Supplied entries:
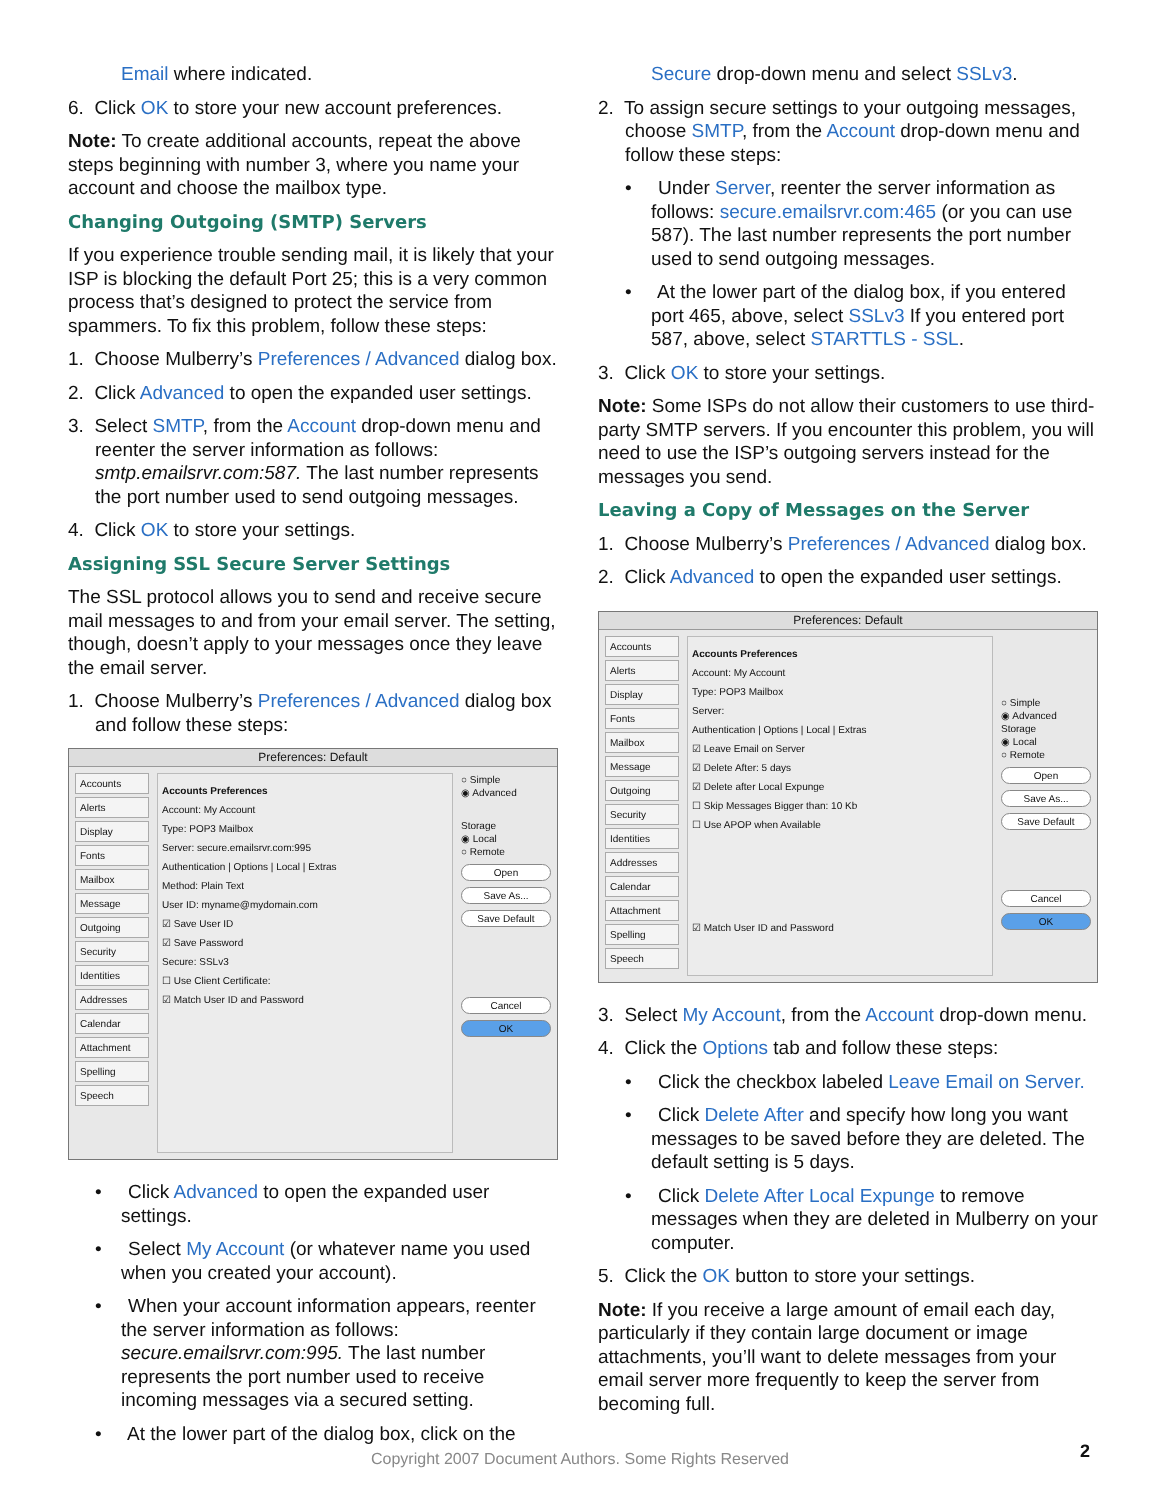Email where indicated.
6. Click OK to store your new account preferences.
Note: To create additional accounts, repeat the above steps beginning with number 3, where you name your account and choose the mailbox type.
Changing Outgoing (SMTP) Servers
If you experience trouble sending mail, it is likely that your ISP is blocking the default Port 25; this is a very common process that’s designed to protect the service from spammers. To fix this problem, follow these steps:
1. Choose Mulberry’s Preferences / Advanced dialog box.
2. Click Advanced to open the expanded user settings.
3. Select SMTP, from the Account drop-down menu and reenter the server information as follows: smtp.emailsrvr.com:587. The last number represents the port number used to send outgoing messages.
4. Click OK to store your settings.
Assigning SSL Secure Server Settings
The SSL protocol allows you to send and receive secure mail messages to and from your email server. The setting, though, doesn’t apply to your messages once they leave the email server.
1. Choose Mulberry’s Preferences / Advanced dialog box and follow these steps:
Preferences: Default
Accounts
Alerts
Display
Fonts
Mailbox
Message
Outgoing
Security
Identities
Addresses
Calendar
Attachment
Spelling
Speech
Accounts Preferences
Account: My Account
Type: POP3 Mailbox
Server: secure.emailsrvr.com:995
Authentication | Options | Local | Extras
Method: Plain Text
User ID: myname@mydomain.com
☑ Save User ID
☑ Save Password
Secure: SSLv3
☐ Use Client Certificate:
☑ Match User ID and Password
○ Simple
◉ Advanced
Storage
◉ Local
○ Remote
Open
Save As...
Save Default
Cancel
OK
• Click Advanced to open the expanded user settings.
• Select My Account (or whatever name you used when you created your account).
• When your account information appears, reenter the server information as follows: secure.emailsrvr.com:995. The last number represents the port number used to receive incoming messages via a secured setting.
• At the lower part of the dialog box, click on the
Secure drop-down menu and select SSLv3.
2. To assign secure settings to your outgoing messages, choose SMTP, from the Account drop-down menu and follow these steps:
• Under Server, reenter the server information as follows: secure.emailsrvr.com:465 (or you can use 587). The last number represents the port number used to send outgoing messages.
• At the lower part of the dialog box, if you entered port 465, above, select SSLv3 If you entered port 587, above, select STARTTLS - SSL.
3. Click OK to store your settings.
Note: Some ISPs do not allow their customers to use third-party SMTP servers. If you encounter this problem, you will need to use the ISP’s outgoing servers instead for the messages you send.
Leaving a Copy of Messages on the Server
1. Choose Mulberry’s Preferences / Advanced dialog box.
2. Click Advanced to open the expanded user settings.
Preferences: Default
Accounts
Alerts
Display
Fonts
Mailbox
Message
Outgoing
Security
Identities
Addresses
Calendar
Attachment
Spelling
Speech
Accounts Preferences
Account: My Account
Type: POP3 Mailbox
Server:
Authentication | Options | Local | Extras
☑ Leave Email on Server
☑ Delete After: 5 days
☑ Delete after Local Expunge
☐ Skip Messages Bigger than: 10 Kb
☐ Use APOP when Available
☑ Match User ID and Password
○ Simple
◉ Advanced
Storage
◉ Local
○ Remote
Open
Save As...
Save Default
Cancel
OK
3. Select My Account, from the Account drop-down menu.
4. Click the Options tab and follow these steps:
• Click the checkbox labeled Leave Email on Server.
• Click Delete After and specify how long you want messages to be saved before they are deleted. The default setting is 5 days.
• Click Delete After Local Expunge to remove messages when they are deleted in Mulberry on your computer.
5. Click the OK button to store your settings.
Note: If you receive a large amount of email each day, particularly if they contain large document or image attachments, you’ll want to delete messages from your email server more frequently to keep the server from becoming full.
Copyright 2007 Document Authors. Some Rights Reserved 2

--

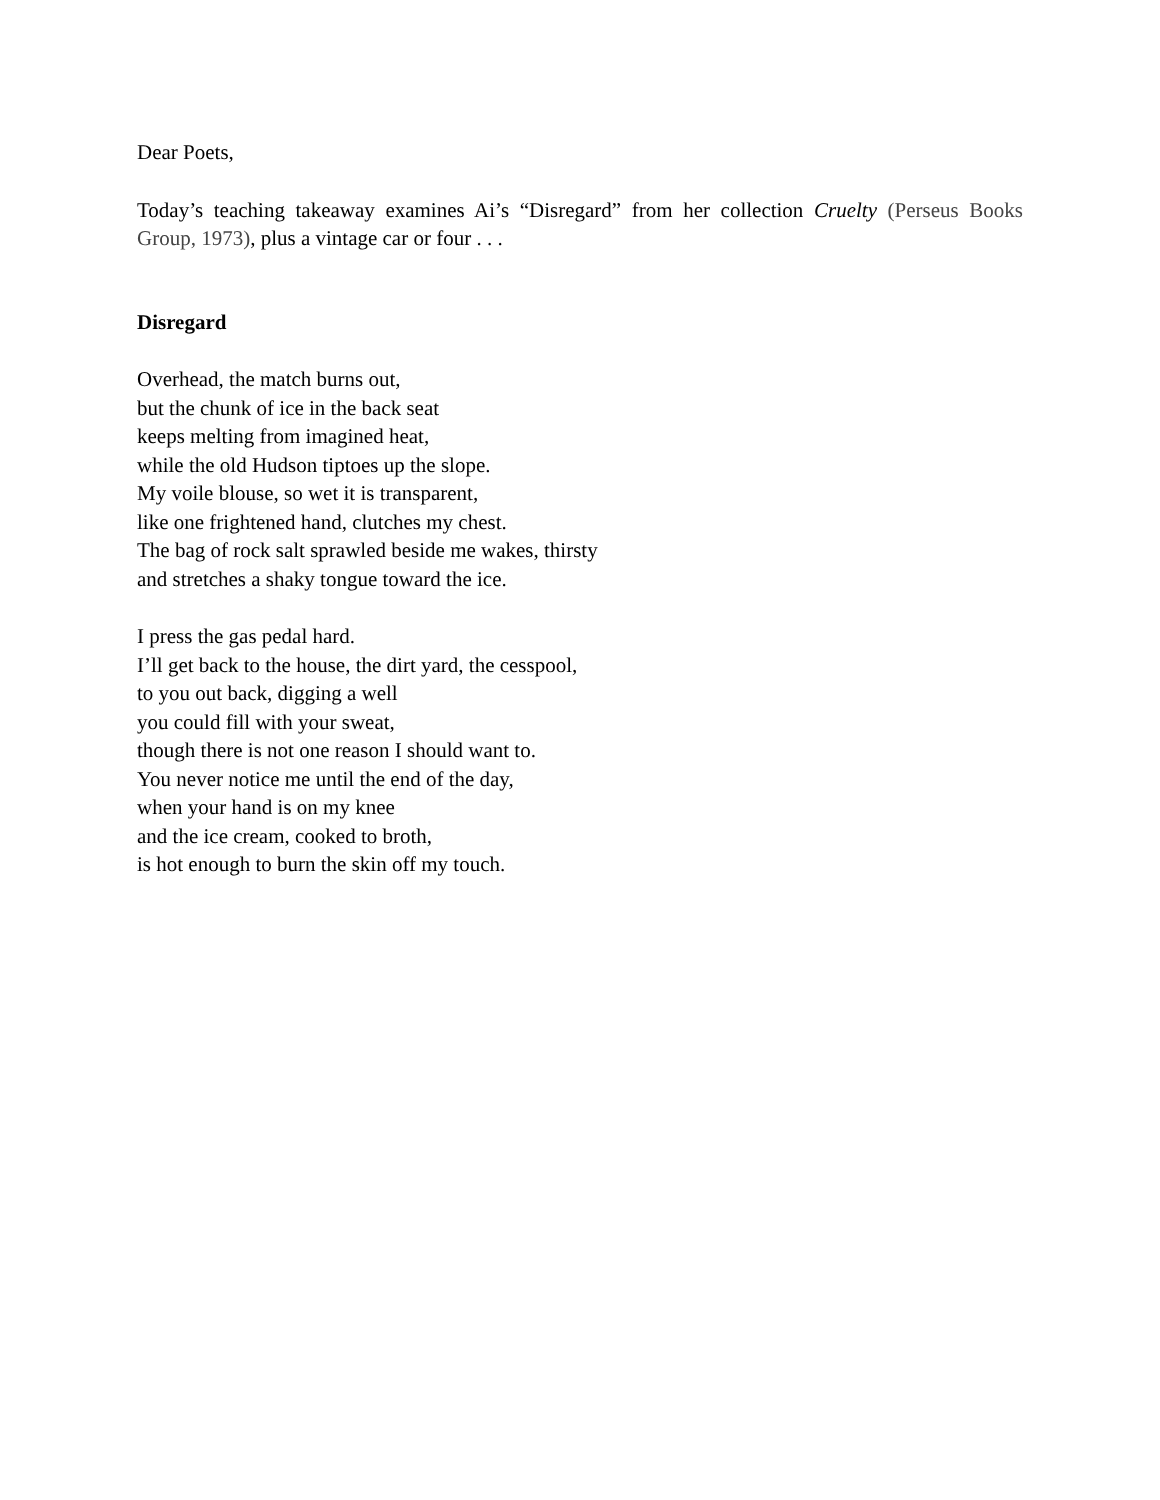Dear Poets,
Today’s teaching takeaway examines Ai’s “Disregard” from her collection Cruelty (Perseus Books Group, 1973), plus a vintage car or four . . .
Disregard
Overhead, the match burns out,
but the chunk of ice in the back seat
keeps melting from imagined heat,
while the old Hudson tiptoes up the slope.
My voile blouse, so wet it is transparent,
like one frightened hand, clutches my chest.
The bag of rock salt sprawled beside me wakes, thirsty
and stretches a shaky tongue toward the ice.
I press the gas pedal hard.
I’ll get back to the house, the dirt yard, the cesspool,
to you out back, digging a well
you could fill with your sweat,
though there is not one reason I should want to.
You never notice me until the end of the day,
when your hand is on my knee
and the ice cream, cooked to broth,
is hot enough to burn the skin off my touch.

Task requirements: From the line that has "Save User ID" through the line that has "created your account).", copy every line exactly as it appears above, and leave out all others.

Problem solution:
☑ Save User ID
☑ Save Password
Secure: SSLv3
☐ Use Client Certificate:
☑ Match User ID and Password
○ Simple
◉ Advanced
Storage
◉ Local
○ Remote
Open
Save As...
Save Default
Cancel
OK
• Click Advanced to open the expanded user settings.
• Select My Account (or whatever name you used when you created your account).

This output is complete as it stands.